Psychological stress produces significant increases in heart rate and blood pressure, which might lead to an increased myocardial oxygen demand. Kario et al26 demonstrated that earthquake-induced stress increased not only blood pressure and blood viscosity determinants but also fibrin turnover with endothelial cell stimulation in a group of hypertensive elderly subjects, suggesting that acute stress might trigger cardiovascular events. On the other hand, psychological stress increases the secretion of NTs from central and peripheral nerves.27–29 Neuropsychological studies demonstrate that psychological stress such as immobilization stress increases BDNF mRNA expression in the hypothalamus of experimental models.29 There is no direct evidence that BDNF in the coronary vasculature is regulated by psychological stress in humans; however, psychological stress might increase the production of BDNF in coronary beds, which in turn augments regional oxidative stress via NAD(P)H oxidase. Further investigation is needed to clarify the regulation of coronary BDNF and the direct effect of psychological stress on NT levels in the coronary vasculature.

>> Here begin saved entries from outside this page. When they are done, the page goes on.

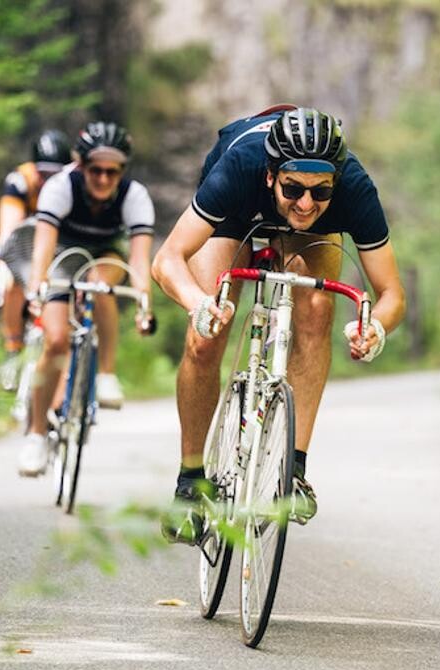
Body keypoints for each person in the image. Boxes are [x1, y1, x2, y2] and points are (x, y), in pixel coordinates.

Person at [150, 106, 406, 543]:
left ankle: (293, 472)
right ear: (272, 175)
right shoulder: (240, 168)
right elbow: (166, 260)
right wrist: (198, 306)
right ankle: (191, 483)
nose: (306, 203)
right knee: (208, 328)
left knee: (316, 310)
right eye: (293, 188)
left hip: (312, 235)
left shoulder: (355, 189)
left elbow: (391, 295)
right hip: (236, 214)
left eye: (320, 191)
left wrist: (375, 328)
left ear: (335, 183)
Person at [18, 121, 157, 477]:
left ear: (122, 170)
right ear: (80, 165)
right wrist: (37, 286)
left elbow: (140, 260)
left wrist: (144, 306)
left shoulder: (134, 195)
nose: (104, 179)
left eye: (113, 172)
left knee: (99, 283)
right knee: (56, 342)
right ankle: (35, 434)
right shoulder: (61, 187)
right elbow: (44, 247)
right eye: (96, 170)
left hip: (104, 256)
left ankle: (106, 374)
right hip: (64, 254)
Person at [0, 129, 73, 391]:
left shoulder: (73, 184)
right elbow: (9, 232)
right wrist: (2, 267)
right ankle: (13, 348)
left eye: (54, 175)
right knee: (11, 283)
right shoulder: (19, 182)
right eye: (43, 174)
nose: (48, 181)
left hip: (61, 245)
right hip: (24, 245)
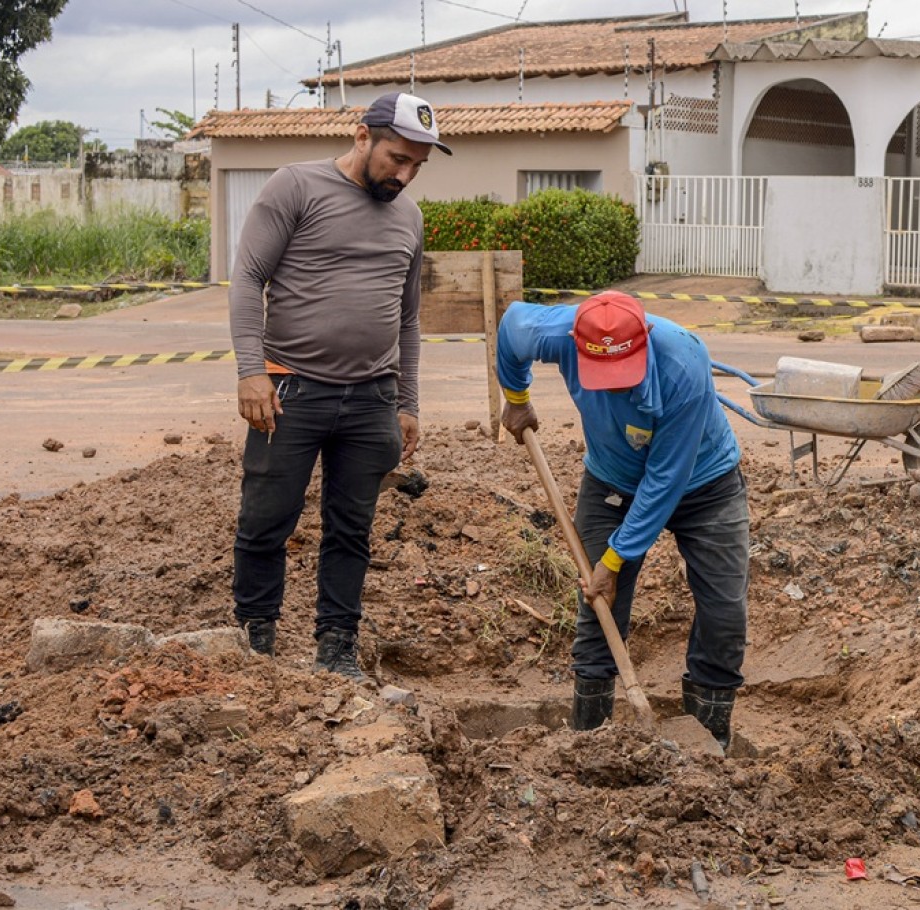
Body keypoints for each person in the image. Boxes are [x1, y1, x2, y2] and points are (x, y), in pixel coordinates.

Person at [228, 92, 450, 680]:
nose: (404, 176)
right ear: (361, 137)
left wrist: (408, 403)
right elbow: (248, 278)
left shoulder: (409, 217)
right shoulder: (295, 187)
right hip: (289, 392)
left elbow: (407, 317)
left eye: (416, 167)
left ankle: (336, 647)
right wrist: (251, 370)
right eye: (397, 159)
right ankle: (255, 642)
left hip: (372, 397)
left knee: (351, 529)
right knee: (266, 518)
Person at [496, 292, 750, 748]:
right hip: (612, 480)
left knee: (724, 610)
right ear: (576, 344)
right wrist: (516, 396)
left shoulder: (684, 362)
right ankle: (587, 743)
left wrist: (615, 557)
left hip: (703, 481)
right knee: (599, 606)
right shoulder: (552, 332)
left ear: (646, 340)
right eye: (603, 375)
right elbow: (511, 327)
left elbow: (665, 480)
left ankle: (710, 744)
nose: (614, 386)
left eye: (623, 373)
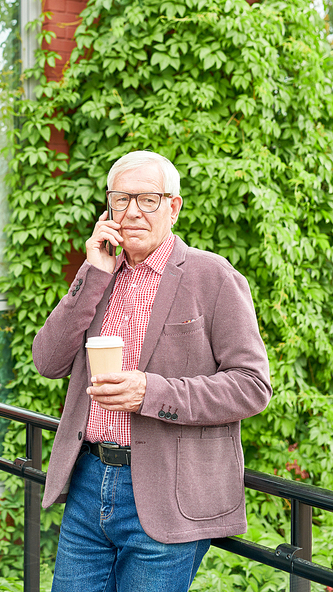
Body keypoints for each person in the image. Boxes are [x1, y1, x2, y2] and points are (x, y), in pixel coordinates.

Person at [33, 151, 272, 592]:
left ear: (173, 206)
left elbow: (252, 386)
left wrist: (151, 392)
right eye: (121, 200)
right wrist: (92, 271)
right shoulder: (101, 273)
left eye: (147, 199)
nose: (132, 212)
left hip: (166, 493)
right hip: (88, 485)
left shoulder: (212, 276)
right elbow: (47, 362)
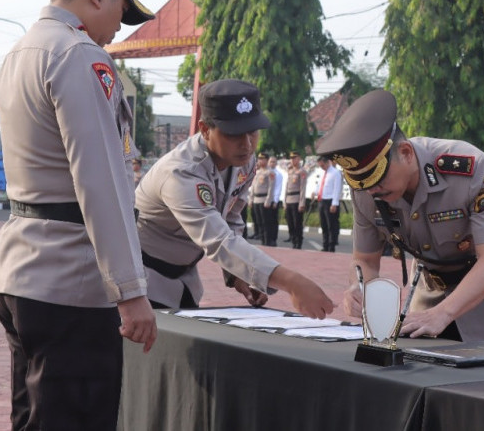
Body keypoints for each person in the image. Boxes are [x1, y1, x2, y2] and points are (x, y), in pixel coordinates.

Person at [0, 0, 157, 431]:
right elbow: (101, 182)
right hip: (73, 283)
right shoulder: (79, 55)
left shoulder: (19, 52)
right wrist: (129, 291)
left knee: (33, 418)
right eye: (120, 15)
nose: (115, 33)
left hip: (21, 273)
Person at [317, 89, 484, 344]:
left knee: (475, 374)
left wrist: (442, 314)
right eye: (363, 183)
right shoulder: (366, 190)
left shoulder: (468, 169)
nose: (372, 190)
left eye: (378, 178)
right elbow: (364, 259)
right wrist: (358, 285)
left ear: (406, 153)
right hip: (432, 286)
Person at [135, 78, 335, 319]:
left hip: (184, 278)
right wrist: (292, 282)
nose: (247, 144)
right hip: (144, 282)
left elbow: (229, 217)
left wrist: (238, 273)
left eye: (253, 132)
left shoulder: (242, 163)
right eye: (234, 134)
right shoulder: (181, 172)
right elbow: (218, 240)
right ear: (205, 129)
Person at [316, 155, 343, 252]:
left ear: (327, 162)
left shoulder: (335, 173)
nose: (321, 167)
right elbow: (320, 185)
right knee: (323, 224)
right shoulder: (323, 172)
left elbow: (337, 189)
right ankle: (325, 244)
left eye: (323, 165)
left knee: (331, 224)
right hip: (322, 200)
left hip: (330, 201)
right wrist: (315, 193)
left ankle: (331, 245)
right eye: (320, 166)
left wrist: (334, 203)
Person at [250, 152, 276, 245]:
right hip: (256, 199)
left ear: (267, 160)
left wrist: (268, 200)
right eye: (259, 159)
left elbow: (271, 187)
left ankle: (267, 241)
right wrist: (251, 199)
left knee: (266, 222)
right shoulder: (257, 171)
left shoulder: (270, 172)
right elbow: (253, 186)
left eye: (262, 159)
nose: (260, 161)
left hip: (264, 199)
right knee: (259, 221)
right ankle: (262, 239)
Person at [284, 151, 308, 249]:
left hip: (297, 200)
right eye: (291, 158)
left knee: (297, 223)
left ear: (299, 159)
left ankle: (298, 242)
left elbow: (303, 188)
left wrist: (301, 203)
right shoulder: (289, 171)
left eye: (295, 158)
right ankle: (293, 240)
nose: (293, 160)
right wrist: (284, 201)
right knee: (290, 222)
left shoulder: (302, 171)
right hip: (289, 199)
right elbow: (286, 187)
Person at [268, 155, 283, 245]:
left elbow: (278, 188)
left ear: (276, 163)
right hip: (266, 200)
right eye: (271, 161)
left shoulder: (278, 174)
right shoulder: (266, 172)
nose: (272, 163)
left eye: (274, 162)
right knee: (267, 220)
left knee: (273, 221)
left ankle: (273, 239)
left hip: (273, 200)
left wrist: (276, 200)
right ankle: (267, 238)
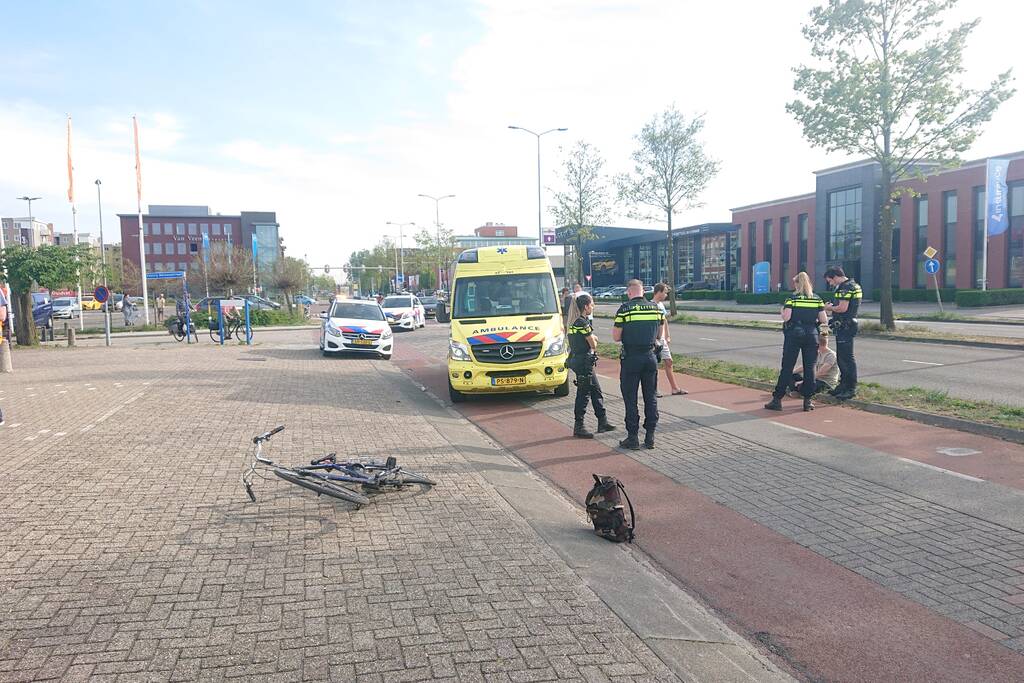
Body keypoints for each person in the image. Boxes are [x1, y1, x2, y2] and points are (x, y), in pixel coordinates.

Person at [764, 272, 828, 412]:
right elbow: (824, 320)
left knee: (787, 367)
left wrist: (782, 312)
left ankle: (777, 400)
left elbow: (787, 318)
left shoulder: (792, 298)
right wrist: (819, 332)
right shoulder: (817, 299)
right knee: (810, 368)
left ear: (797, 284)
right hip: (812, 335)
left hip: (794, 334)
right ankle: (808, 401)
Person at [612, 279, 663, 450]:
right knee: (651, 397)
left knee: (630, 398)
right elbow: (659, 335)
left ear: (629, 292)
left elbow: (616, 337)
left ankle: (633, 438)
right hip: (650, 357)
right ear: (643, 291)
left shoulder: (625, 309)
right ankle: (650, 437)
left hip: (631, 358)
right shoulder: (656, 308)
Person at [567, 294, 614, 439]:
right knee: (584, 393)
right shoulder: (582, 323)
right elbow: (593, 344)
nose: (593, 307)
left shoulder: (575, 322)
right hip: (583, 362)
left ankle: (602, 421)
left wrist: (592, 338)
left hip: (580, 360)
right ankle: (579, 426)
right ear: (586, 306)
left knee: (596, 390)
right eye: (592, 304)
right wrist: (594, 339)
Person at [823, 265, 862, 400]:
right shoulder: (854, 285)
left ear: (835, 277)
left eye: (830, 281)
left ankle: (850, 388)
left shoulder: (845, 288)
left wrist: (829, 307)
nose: (830, 284)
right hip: (848, 325)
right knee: (842, 357)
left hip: (845, 326)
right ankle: (843, 385)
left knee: (846, 358)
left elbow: (842, 308)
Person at [651, 283, 686, 397]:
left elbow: (664, 320)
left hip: (662, 339)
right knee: (654, 365)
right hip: (654, 340)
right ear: (659, 292)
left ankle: (674, 388)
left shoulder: (661, 305)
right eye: (665, 292)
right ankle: (654, 389)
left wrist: (667, 335)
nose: (666, 295)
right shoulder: (651, 305)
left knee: (669, 361)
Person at [788, 328, 839, 397]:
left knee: (807, 385)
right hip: (814, 379)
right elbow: (805, 366)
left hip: (825, 382)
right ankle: (797, 390)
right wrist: (791, 372)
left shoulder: (831, 355)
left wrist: (805, 381)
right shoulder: (817, 353)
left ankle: (798, 390)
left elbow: (821, 372)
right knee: (791, 376)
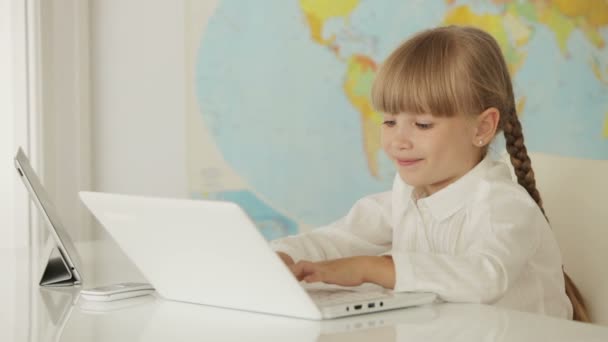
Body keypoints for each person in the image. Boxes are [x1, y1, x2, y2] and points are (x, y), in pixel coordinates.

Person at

Plasma BDNF levels are decreased in patients with psychological disorders such as depression, and the level recovers with antidepressant drug treatment.27,30 In our study, we did not enroll patients with mental disorders, and no patients had taken antidepressant drugs or tranquilizers. Although the psychological states of the patients were not examined, we do not consider that the Cs-Ao differences in BDNF were influenced by these factors.
In conclusion, plasma BDNF, but not NT-3, was increased in the coronary circulation in patients with UAP, and BDNF expression was enhanced in coronary arteries of UAP patients. BDNF increased NAD(P)H oxidase activity and superoxide production in human CASMC culture. Our observations suggest that the enhanced oxidative stress induced by BDNF has an important role in plaque instability.